When generating implementations, one can control the naming of
intermediate variables as well as their appearance. By default,
intermediate variables are generated only for expressions that are
used multiple times as subexpressions. However, one can also force the
creation of intermediate variables for better visualization of the
implementations. For that, we'll redefine the square algorithm as follows:
```python
def square(ctx, z):
    if z.is_complex:
        x = abs(z.real)
        y = abs(z.imag)
        real = ctx.select(x == y, 0, ((x - y) * (y + y)).reference("real_part"))
        imag = 2 * (x * y)
        r = ctx.complex(real.reference(), imag.reference())
        return ctx(r)
    return z * z
```
Notice the usage of `reference` method that forces the expression to
be defined as a variable.

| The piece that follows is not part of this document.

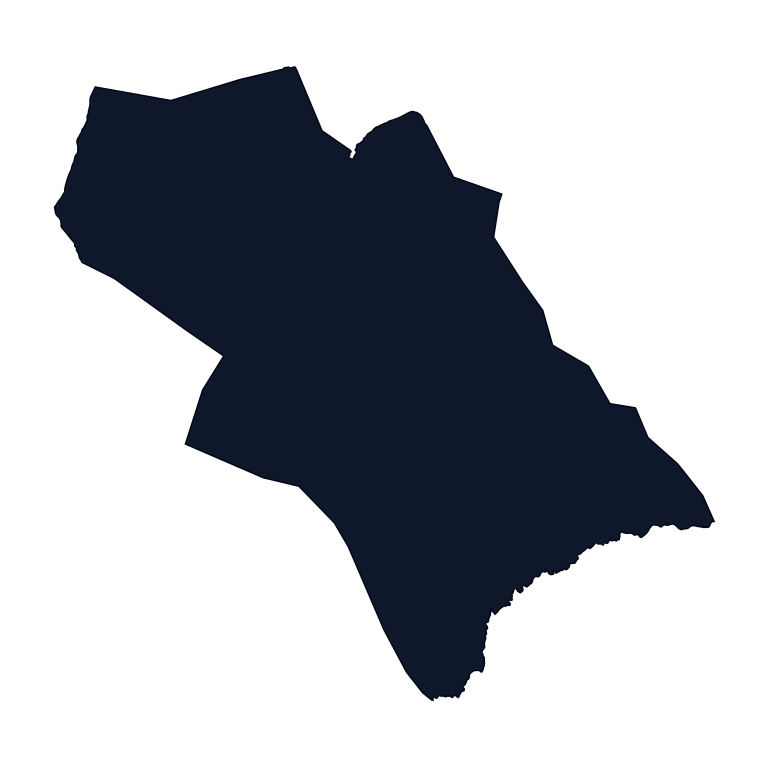 outline of O'mnogovi, Uvs, Mongolia, rotated 271°
{"feature_id": "93677404B24799113543159", "entity_name": "O'mnogovi", "entity_type": "district", "adm_level": 2, "iso_a3": "MNG", "parent_name": "Mongolia", "parent_adm1": "Uvs", "projection": "robinson", "projection_center": [91.474, 49.101], "detail": "fine", "context": "isolated", "style": "filled", "palette": "ink", "viewbox_px": 768, "rotation_deg": 271, "n_neighbors": 0, "source": "geoboundaries", "source_scale": "gbopen_adm2", "svg_char_len": 6038}
<svg xmlns="http://www.w3.org/2000/svg" viewBox="0 0 768 768"><g transform="rotate(271 384 384)"><path d="M252.3,716.5L277.8,704.7L306.6,681.2L309.7,678.4L335.1,648.8L364.5,635.8L368.3,610.2L405.4,588.2L425.7,551.9L460.4,541.4L488.4,520.6L532.7,491.0L568.2,495.9L575.9,498.5L592.0,449.9L643.1,422.3L645.1,420.4L648.7,418.9L652.2,417.0L653.8,415.5L655.1,413.8L656.1,411.9L656.2,410.6L656.8,409.0L657.0,408.0L656.6,406.0L655.4,403.4L650.8,395.1L650.2,393.6L649.2,391.4L648.9,390.0L648.4,389.2L647.2,385.3L646.9,384.6L645.4,382.5L645.0,381.8L644.8,380.4L643.3,377.7L642.6,375.8L641.9,375.0L641.4,374.0L640.7,371.6L638.9,369.6L638.2,368.9L637.1,368.3L635.9,366.8L635.3,365.6L633.5,363.2L630.3,361.2L629.6,359.9L629.1,359.6L626.1,358.4L625.6,357.2L624.4,356.1L623.8,354.3L622.8,352.8L621.8,352.5L619.5,352.3L617.8,351.2L617.4,351.1L617.2,351.2L616.7,351.9L616.2,352.1L614.9,352.5L614.3,352.3L611.9,350.7L608.7,349.2L608.0,348.5L607.9,347.9L609.2,346.4L608.8,344.9L609.1,344.6L610.7,344.8L611.6,345.5L612.5,345.9L613.0,345.9L613.6,345.4L613.9,345.4L614.2,345.5L614.8,346.5L615.4,346.8L616.0,346.9L616.9,346.4L636.1,317.6L695.9,291.4L699.1,289.8L699.3,289.2L699.4,288.5L699.3,287.9L698.7,286.9L698.3,285.3L698.6,283.8L699.2,282.9L698.6,280.9L698.6,279.3L697.8,278.1L697.1,277.9L685.9,234.8L663.7,166.0L675.9,90.1L665.4,85.4L662.1,85.1L658.6,85.2L656.4,84.9L651.8,83.8L649.7,83.7L647.0,82.7L645.6,82.5L642.9,82.8L639.4,81.4L635.4,79.5L633.1,77.7L630.2,77.0L628.2,75.7L625.8,74.7L624.5,73.7L623.0,73.1L621.3,72.7L620.1,72.8L617.2,73.6L615.5,73.8L610.1,73.8L609.9,73.5L608.8,73.2L607.7,72.0L607.0,71.5L603.6,70.6L601.8,70.4L596.6,68.3L592.7,67.5L588.9,65.7L583.0,63.7L576.1,61.9L573.5,61.5L571.1,61.5L570.2,61.2L567.9,59.8L565.1,58.4L561.1,55.4L557.2,53.0L555.3,51.6L554.9,51.5L549.2,52.7L547.8,53.2L546.5,54.2L544.8,56.1L543.9,56.8L542.9,57.4L541.2,58.0L539.1,58.4L536.0,58.4L534.1,59.6L529.4,63.8L523.2,68.8L520.6,71.3L518.8,72.4L516.2,72.5L515.3,73.9L514.6,74.4L513.6,74.0L512.6,74.2L510.3,75.4L509.6,76.0L507.7,76.8L505.7,77.0L503.6,78.0L502.4,79.1L500.9,79.6L499.9,80.9L484.9,112.4L433.9,186.1L409.2,223.3L374.9,202.8L320.5,186.5L288.2,264.8L280.3,300.7L244.3,336.8L220.6,351.2L138.3,388.2L96.2,411.6L75.9,428.1L68.8,437.3L68.6,438.5L70.5,438.4L71.4,438.7L72.0,439.2L72.1,439.6L71.9,439.9L70.7,441.6L70.7,442.1L72.8,443.9L73.3,444.3L73.5,445.0L73.5,445.6L72.9,446.5L72.9,447.0L73.2,448.8L72.6,449.9L72.4,450.7L72.4,451.4L73.0,452.8L73.1,455.6L72.7,456.3L71.8,457.1L72.0,457.8L72.4,458.5L73.8,459.5L74.3,460.2L74.1,460.7L72.5,462.4L71.9,463.8L72.7,464.4L75.3,465.3L76.9,466.3L78.0,467.2L78.3,467.8L78.5,468.7L78.8,469.3L79.6,469.6L80.6,469.6L81.9,468.4L82.7,468.1L85.1,470.4L86.7,471.2L89.4,471.9L90.5,473.6L91.1,474.0L92.0,474.3L93.8,474.4L95.0,474.7L96.0,475.2L97.1,476.2L98.7,478.3L99.2,480.6L99.3,481.7L99.2,482.5L99.6,483.1L99.5,483.7L99.1,484.4L97.8,486.0L97.8,486.8L99.1,487.6L102.8,488.6L103.7,489.0L106.1,489.3L112.2,489.0L114.0,487.7L114.9,487.7L115.6,487.5L117.1,486.6L117.7,486.6L118.9,486.9L119.6,487.2L122.0,489.1L123.5,489.2L125.9,488.8L129.1,489.4L131.4,490.1L132.1,490.1L132.8,489.7L133.6,489.6L134.3,489.8L135.6,490.6L136.4,490.8L139.2,490.3L140.1,490.5L141.1,491.5L141.6,491.8L143.4,491.4L145.1,490.0L145.7,489.6L146.2,489.5L147.0,490.1L147.8,492.0L148.3,492.5L151.1,492.8L154.4,494.1L157.0,494.6L159.3,494.2L160.1,494.2L161.0,494.8L160.7,495.5L160.1,495.8L159.0,495.8L158.1,496.9L158.1,497.3L155.7,499.0L158.3,501.6L160.9,503.3L164.2,507.8L164.0,509.6L165.1,511.4L165.1,511.8L164.9,513.5L165.0,513.8L165.6,514.1L166.8,513.8L168.2,512.7L169.0,512.3L169.9,512.2L170.4,512.8L169.8,514.6L169.9,515.3L170.2,515.8L171.0,516.0L172.7,515.4L174.0,515.9L176.0,515.6L176.5,515.7L177.6,516.7L180.6,517.3L181.1,517.6L181.6,518.1L181.7,519.0L181.6,519.8L181.0,520.5L180.1,520.7L179.5,521.0L178.8,521.8L178.3,522.8L177.6,523.8L177.7,524.2L179.7,526.3L180.1,526.5L180.8,526.5L183.9,525.7L184.4,525.8L185.0,526.9L184.7,528.1L184.1,529.1L183.7,530.1L183.7,530.5L184.0,531.0L184.6,531.5L185.1,532.3L186.4,533.0L186.9,534.7L187.5,535.1L188.9,535.4L189.7,536.1L191.3,536.1L193.7,537.9L194.1,538.6L194.2,539.3L194.0,541.5L194.2,542.1L195.2,543.1L196.2,543.6L197.8,544.0L198.5,544.7L199.2,546.3L199.3,546.8L198.7,548.4L199.8,549.4L200.0,549.9L199.0,551.2L197.7,551.9L196.8,553.0L196.4,554.0L196.4,554.7L196.7,556.3L197.0,556.8L197.9,557.0L199.9,556.2L200.6,556.6L200.6,557.0L200.1,557.9L198.3,558.7L198.0,559.1L197.9,559.5L198.8,560.8L199.2,561.8L200.4,563.5L200.7,564.2L200.8,565.8L201.2,566.2L203.1,566.4L203.4,566.6L203.4,566.8L202.4,567.6L201.6,568.8L201.6,569.6L201.9,570.2L202.5,570.9L204.8,572.6L206.5,572.3L207.1,572.4L207.3,572.7L207.5,573.9L208.0,575.2L208.1,577.3L208.3,577.9L209.2,578.7L211.0,579.4L212.3,580.9L212.8,581.2L213.4,581.2L215.7,580.1L216.3,580.3L217.6,583.3L220.3,585.9L221.2,587.5L223.4,589.4L223.7,590.2L224.0,591.8L223.4,592.2L223.2,592.6L223.6,593.6L226.8,596.8L228.7,598.1L229.0,598.7L229.1,599.5L228.1,600.4L227.7,601.0L228.0,602.2L227.9,603.8L227.1,605.4L226.8,605.9L226.9,606.2L227.5,606.4L228.8,606.3L229.3,606.8L229.4,607.2L229.3,607.7L228.6,608.6L228.5,609.1L228.8,610.2L229.3,610.8L232.8,612.6L232.9,612.9L231.5,613.6L231.3,613.9L231.3,615.1L231.6,615.4L231.9,616.6L231.8,617.1L231.2,619.0L232.2,620.1L232.5,621.8L233.8,622.0L234.8,622.4L238.6,622.3L239.8,623.4L240.2,624.2L240.0,625.1L239.4,626.6L238.9,629.0L239.2,633.5L239.0,634.3L238.0,636.2L237.4,636.7L237.3,637.5L237.6,638.1L237.8,639.1L237.8,640.3L237.4,641.2L235.6,642.5L235.0,643.9L238.6,648.3L240.1,649.6L241.5,650.6L244.5,652.1L246.8,654.0L247.9,655.5L247.5,660.3L246.8,661.6L246.1,662.6L246.0,663.5L246.3,664.4L247.1,664.9L248.2,666.4L247.7,669.3L247.9,670.8L248.8,673.4L249.1,674.9L248.8,676.3L247.6,678.2L244.3,681.8L243.7,683.5L243.7,684.4L244.4,686.4L244.8,689.8L245.5,691.1L247.1,693.0L247.5,693.9L247.8,695.5L247.7,697.1L247.5,698.6L247.0,700.1L246.9,702.3L246.1,706.5L246.3,707.2L246.4,708.7L246.3,710.0L246.6,710.8L247.1,711.6L250.6,713.1L251.7,714.0L252.4,715.6L252.3,716.5Z" fill="#0f172a" stroke="#020617" stroke-width="1.5"/></g></svg>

Also, notice wrapping the return value with
`ctx(...)` call that will assing variable names in the function as
reference values of expressions.

The generated implementation for the Python targer of the above definition is
```python
>>> square_graph = ctx.trace(square, complex)
>>> print(square_graph.tostring(fa.targets.python))
def square(z: complex) -> complex:
    real_z: float = (z).real
    x: float = abs(real_z)
    y: float = abs((z).imag)
    real_part: float = ((x) - (y)) * ((y) + (y))
    real: float = (0) if ((x) == (y)) else (real_part)
    imag: float = (2) * ((x) * (y))
    return complex(real, imag)
```
which is more expressive than the one shown above.